Avril et le Monde Truqué (2015)

Directed by Christian Desmares & Franck Ekinci. Starring (voices) Marion Cotillard, Marc-André Grondin, Philippe Katerine, Bouli Lanners, Jean Rochefort, Benoît Brière, Anne Coesens, Olivier Gourmet, Macha Grenon. [PG]

In a steampunk-influenced alternate history of 1941 France, the Nazis aren’t a threat, but scientists kidnapped by cyborg soldiers to perfect an invincibility serum and build some sort of doomsday weapon are. Two of those scientists are the parents of Avril, the heroine of this story, who stumbles upon the serum formula, a message from her father, and the discovery that her long-lost grandfather, another scientist, has been in hiding for the last decade, all of which plunges her into danger, intrigue, the usual stuff. With an art style inspired by Jacques Tardi, and a nimble, stylized sense of imaginative escapism that feels equally inspired by Miyazaki and Hergé’s “Tintin”, Avril is good fun at times, although with key information withheld from the audience for long stretches, the meandering story is stretched thin with convolutions meant to sweep us into the mysterious adventure, but mostly just feels busy for the sake of busyness, deprioritizing the character work and detailed world-building a fantasy like this craves.
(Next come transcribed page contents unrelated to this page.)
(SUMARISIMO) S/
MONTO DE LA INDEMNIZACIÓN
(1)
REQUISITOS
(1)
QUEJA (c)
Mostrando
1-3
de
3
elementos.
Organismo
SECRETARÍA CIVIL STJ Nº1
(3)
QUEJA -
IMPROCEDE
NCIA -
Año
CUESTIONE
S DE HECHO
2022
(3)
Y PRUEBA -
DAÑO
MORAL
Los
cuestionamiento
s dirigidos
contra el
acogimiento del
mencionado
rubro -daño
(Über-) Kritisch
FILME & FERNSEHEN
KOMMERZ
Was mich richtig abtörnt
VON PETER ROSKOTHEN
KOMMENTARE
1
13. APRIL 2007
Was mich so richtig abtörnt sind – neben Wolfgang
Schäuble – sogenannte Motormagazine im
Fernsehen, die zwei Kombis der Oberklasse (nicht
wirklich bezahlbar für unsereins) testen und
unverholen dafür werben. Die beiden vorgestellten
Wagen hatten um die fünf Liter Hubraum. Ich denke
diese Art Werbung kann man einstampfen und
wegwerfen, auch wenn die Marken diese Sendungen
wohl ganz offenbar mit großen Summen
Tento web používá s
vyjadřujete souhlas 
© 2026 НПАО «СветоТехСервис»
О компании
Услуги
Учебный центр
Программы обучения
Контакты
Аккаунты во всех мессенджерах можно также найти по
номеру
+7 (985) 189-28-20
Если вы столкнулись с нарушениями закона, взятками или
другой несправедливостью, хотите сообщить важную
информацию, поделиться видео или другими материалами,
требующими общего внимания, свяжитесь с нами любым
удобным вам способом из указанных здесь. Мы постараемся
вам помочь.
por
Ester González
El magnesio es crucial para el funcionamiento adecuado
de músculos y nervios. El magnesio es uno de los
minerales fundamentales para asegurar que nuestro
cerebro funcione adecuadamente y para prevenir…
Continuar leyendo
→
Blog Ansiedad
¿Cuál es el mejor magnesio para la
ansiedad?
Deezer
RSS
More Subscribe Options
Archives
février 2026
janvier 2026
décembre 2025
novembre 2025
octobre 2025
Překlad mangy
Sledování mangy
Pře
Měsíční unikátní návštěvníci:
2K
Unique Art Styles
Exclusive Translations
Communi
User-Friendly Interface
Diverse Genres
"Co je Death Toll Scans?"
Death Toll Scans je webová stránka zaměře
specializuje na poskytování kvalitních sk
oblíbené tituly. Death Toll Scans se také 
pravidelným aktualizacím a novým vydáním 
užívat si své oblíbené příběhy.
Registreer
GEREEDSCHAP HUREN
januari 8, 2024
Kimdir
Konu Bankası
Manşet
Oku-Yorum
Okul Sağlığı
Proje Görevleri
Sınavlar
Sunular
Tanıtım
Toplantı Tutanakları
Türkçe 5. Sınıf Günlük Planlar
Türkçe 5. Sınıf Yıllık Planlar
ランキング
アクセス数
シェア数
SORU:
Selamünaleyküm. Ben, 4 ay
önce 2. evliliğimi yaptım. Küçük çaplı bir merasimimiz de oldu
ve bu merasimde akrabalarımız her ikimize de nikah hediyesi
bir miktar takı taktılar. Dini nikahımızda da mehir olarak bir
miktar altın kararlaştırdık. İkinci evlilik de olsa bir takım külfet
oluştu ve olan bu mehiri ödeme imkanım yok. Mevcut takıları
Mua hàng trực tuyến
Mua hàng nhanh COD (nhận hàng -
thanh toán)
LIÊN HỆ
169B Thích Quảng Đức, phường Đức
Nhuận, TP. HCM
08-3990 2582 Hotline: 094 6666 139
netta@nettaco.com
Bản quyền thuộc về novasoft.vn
I didn’t mind the way the science fiction parameters of its premise are strained—in a world where electricity has yet to be successfully harnessed, there are laser weapons, and a serum creating a talking cat as a sidekick is one thing, but big talking komodo dragons in mech suits is a little much in this sort of largely recognizable dystopian environment—although I felt the exciting visuals and the fresh protagonist were deserving of a more unique and “pragmatically weird” narrative. Released in English-language markets as April and the Extraordinary World, with voice dubbing by the likes of Paul Giamatti, Tony Hale, J. K. Simmons, and Susan Sarandon, among others.